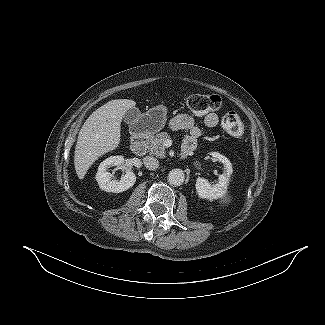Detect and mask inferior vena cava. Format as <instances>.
I'll return each instance as SVG.
<instances>
[{
  "label": "inferior vena cava",
  "instance_id": "602c4592",
  "mask_svg": "<svg viewBox=\"0 0 325 325\" xmlns=\"http://www.w3.org/2000/svg\"><path fill=\"white\" fill-rule=\"evenodd\" d=\"M143 162L145 167L149 170H156L159 167V161L152 156L144 157Z\"/></svg>",
  "mask_w": 325,
  "mask_h": 325
}]
</instances>
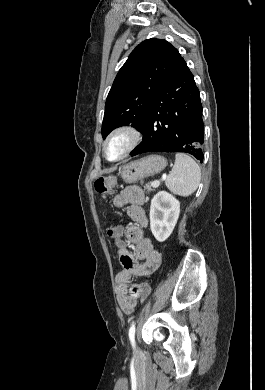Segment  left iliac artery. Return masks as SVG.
Here are the masks:
<instances>
[{"label":"left iliac artery","instance_id":"1","mask_svg":"<svg viewBox=\"0 0 265 390\" xmlns=\"http://www.w3.org/2000/svg\"><path fill=\"white\" fill-rule=\"evenodd\" d=\"M128 335L133 348H135V325L134 324L130 327Z\"/></svg>","mask_w":265,"mask_h":390}]
</instances>
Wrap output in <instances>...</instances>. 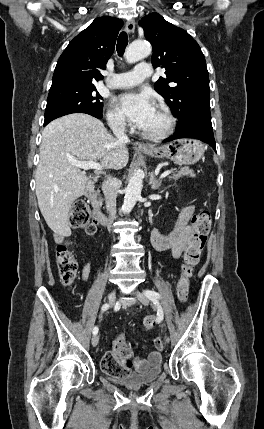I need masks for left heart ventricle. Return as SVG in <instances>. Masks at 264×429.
Returning <instances> with one entry per match:
<instances>
[{
  "instance_id": "1",
  "label": "left heart ventricle",
  "mask_w": 264,
  "mask_h": 429,
  "mask_svg": "<svg viewBox=\"0 0 264 429\" xmlns=\"http://www.w3.org/2000/svg\"><path fill=\"white\" fill-rule=\"evenodd\" d=\"M166 125V119L160 111L154 109L152 115L141 128L142 131L147 133H158L164 129Z\"/></svg>"
}]
</instances>
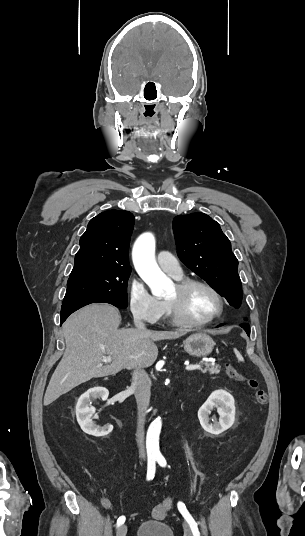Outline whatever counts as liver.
I'll return each mask as SVG.
<instances>
[{
    "instance_id": "1",
    "label": "liver",
    "mask_w": 305,
    "mask_h": 536,
    "mask_svg": "<svg viewBox=\"0 0 305 536\" xmlns=\"http://www.w3.org/2000/svg\"><path fill=\"white\" fill-rule=\"evenodd\" d=\"M121 316L109 304H90L64 322L66 350L44 396V406L91 378L114 376L124 368L142 370L157 360L158 340H176L187 332L118 330ZM105 356L113 362L100 366Z\"/></svg>"
}]
</instances>
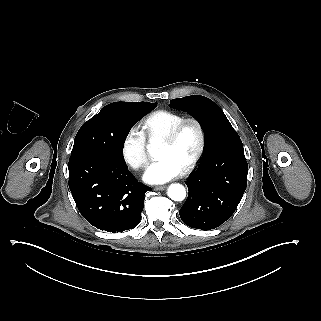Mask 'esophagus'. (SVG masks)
I'll return each instance as SVG.
<instances>
[{
    "label": "esophagus",
    "instance_id": "obj_1",
    "mask_svg": "<svg viewBox=\"0 0 321 321\" xmlns=\"http://www.w3.org/2000/svg\"><path fill=\"white\" fill-rule=\"evenodd\" d=\"M166 188V186H157L154 188L155 191H161L164 190Z\"/></svg>",
    "mask_w": 321,
    "mask_h": 321
}]
</instances>
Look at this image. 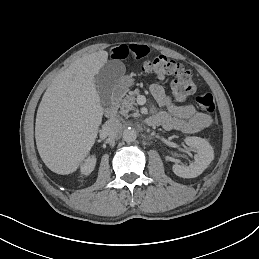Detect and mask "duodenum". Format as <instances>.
<instances>
[{"instance_id":"obj_1","label":"duodenum","mask_w":259,"mask_h":259,"mask_svg":"<svg viewBox=\"0 0 259 259\" xmlns=\"http://www.w3.org/2000/svg\"><path fill=\"white\" fill-rule=\"evenodd\" d=\"M125 93V88L123 86H117L113 89L111 94V100L108 105L105 107V115L107 117H113L117 111V104L119 100L123 97ZM146 123L148 125H154L155 119L153 117H149L146 119Z\"/></svg>"}]
</instances>
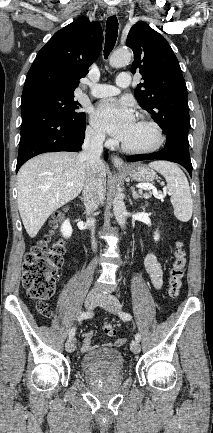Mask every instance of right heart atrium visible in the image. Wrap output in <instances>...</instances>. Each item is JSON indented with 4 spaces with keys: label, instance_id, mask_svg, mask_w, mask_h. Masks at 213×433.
<instances>
[{
    "label": "right heart atrium",
    "instance_id": "obj_1",
    "mask_svg": "<svg viewBox=\"0 0 213 433\" xmlns=\"http://www.w3.org/2000/svg\"><path fill=\"white\" fill-rule=\"evenodd\" d=\"M87 137L96 143H102L105 141L104 133L96 127L89 126L86 130Z\"/></svg>",
    "mask_w": 213,
    "mask_h": 433
}]
</instances>
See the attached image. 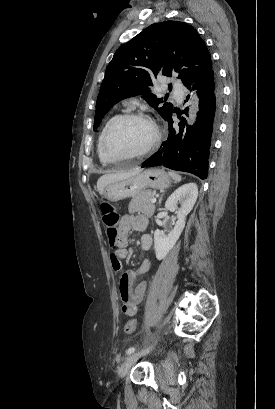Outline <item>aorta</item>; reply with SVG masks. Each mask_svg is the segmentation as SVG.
<instances>
[{
    "label": "aorta",
    "instance_id": "obj_1",
    "mask_svg": "<svg viewBox=\"0 0 275 409\" xmlns=\"http://www.w3.org/2000/svg\"><path fill=\"white\" fill-rule=\"evenodd\" d=\"M197 110H198V98L197 96H194L193 104L192 106H190V112H189L191 120H194Z\"/></svg>",
    "mask_w": 275,
    "mask_h": 409
}]
</instances>
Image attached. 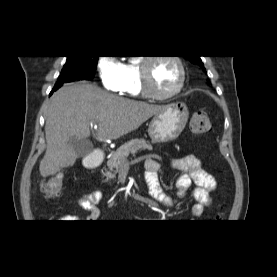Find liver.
<instances>
[{
	"label": "liver",
	"instance_id": "1",
	"mask_svg": "<svg viewBox=\"0 0 277 277\" xmlns=\"http://www.w3.org/2000/svg\"><path fill=\"white\" fill-rule=\"evenodd\" d=\"M164 106L127 100L87 84H68L56 91L46 112V152L39 170L43 177L73 166L76 152L68 146L71 137L86 139L90 126L98 123L96 136L118 139L138 129Z\"/></svg>",
	"mask_w": 277,
	"mask_h": 277
}]
</instances>
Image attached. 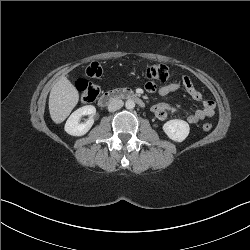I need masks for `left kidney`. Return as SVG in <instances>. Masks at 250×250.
Here are the masks:
<instances>
[{"label":"left kidney","instance_id":"left-kidney-1","mask_svg":"<svg viewBox=\"0 0 250 250\" xmlns=\"http://www.w3.org/2000/svg\"><path fill=\"white\" fill-rule=\"evenodd\" d=\"M163 131L171 140L182 142L189 135L190 127L184 120L173 119L163 125Z\"/></svg>","mask_w":250,"mask_h":250}]
</instances>
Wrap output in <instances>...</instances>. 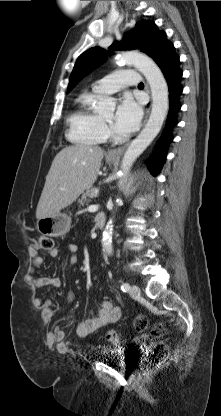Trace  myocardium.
Wrapping results in <instances>:
<instances>
[{
  "instance_id": "obj_1",
  "label": "myocardium",
  "mask_w": 221,
  "mask_h": 416,
  "mask_svg": "<svg viewBox=\"0 0 221 416\" xmlns=\"http://www.w3.org/2000/svg\"><path fill=\"white\" fill-rule=\"evenodd\" d=\"M105 123L107 124V126L109 127V134L113 139H119V137L117 135L114 134V132L112 131V129L110 128V123L108 121H105Z\"/></svg>"
}]
</instances>
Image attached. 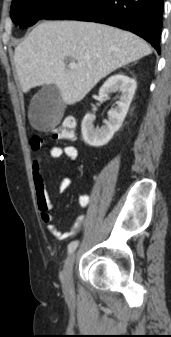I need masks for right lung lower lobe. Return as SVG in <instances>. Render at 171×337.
Segmentation results:
<instances>
[{
	"mask_svg": "<svg viewBox=\"0 0 171 337\" xmlns=\"http://www.w3.org/2000/svg\"><path fill=\"white\" fill-rule=\"evenodd\" d=\"M163 0H69L45 19L104 23L131 31L160 53Z\"/></svg>",
	"mask_w": 171,
	"mask_h": 337,
	"instance_id": "1",
	"label": "right lung lower lobe"
}]
</instances>
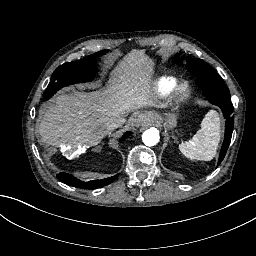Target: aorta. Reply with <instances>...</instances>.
I'll use <instances>...</instances> for the list:
<instances>
[{
	"label": "aorta",
	"mask_w": 256,
	"mask_h": 256,
	"mask_svg": "<svg viewBox=\"0 0 256 256\" xmlns=\"http://www.w3.org/2000/svg\"><path fill=\"white\" fill-rule=\"evenodd\" d=\"M143 143L147 146H154L160 141L159 131L152 127L147 129L142 134Z\"/></svg>",
	"instance_id": "aorta-1"
}]
</instances>
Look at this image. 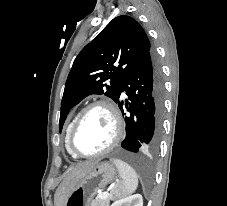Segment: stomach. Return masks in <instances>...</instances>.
<instances>
[{
    "label": "stomach",
    "mask_w": 227,
    "mask_h": 206,
    "mask_svg": "<svg viewBox=\"0 0 227 206\" xmlns=\"http://www.w3.org/2000/svg\"><path fill=\"white\" fill-rule=\"evenodd\" d=\"M116 177V169L110 162L98 163L74 187L70 196L64 197L65 206H90L99 189L111 183Z\"/></svg>",
    "instance_id": "0dacf381"
}]
</instances>
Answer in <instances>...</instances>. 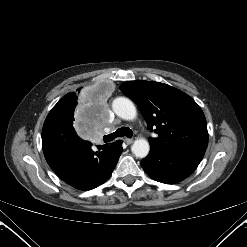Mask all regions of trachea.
<instances>
[{"label":"trachea","instance_id":"1","mask_svg":"<svg viewBox=\"0 0 247 247\" xmlns=\"http://www.w3.org/2000/svg\"><path fill=\"white\" fill-rule=\"evenodd\" d=\"M124 136H126L128 138H132V136H133L132 130L128 127L119 128L114 133L109 134V135H105L103 137V140L106 143V142L113 141L117 137H124Z\"/></svg>","mask_w":247,"mask_h":247}]
</instances>
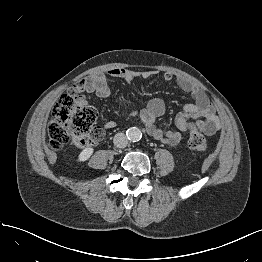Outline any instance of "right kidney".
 <instances>
[{
  "instance_id": "right-kidney-1",
  "label": "right kidney",
  "mask_w": 262,
  "mask_h": 262,
  "mask_svg": "<svg viewBox=\"0 0 262 262\" xmlns=\"http://www.w3.org/2000/svg\"><path fill=\"white\" fill-rule=\"evenodd\" d=\"M92 154H93V148H85L79 154L78 161L84 162V161L88 160Z\"/></svg>"
}]
</instances>
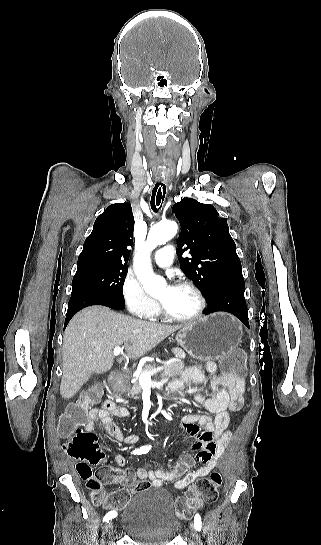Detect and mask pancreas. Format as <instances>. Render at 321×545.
__________________________________________________
(Exercise instructions)
Write out everything from the line containing "Outline any instance" down to the last of the lines above as a JSON list of strings, one string per line, with blank lines omitted. Leave the pictures out.

(The output)
[
  "Outline any instance of \"right kidney\".",
  " <instances>",
  "[{",
  "  \"instance_id\": \"right-kidney-1\",",
  "  \"label\": \"right kidney\",",
  "  \"mask_w\": 262,",
  "  \"mask_h\": 262,",
  "  \"mask_svg\": \"<svg viewBox=\\\"0 0 262 262\\\" xmlns=\\\"http://www.w3.org/2000/svg\\\"><path fill=\\\"white\\\" fill-rule=\\\"evenodd\\\" d=\\\"M92 154H93V148H85L79 154L78 161L84 162V161L88 160Z\\\"/></svg>\"",
  "}]",
  "</instances>",
  "Detect and mask pancreas. Format as <instances>. Render at 321×545."
]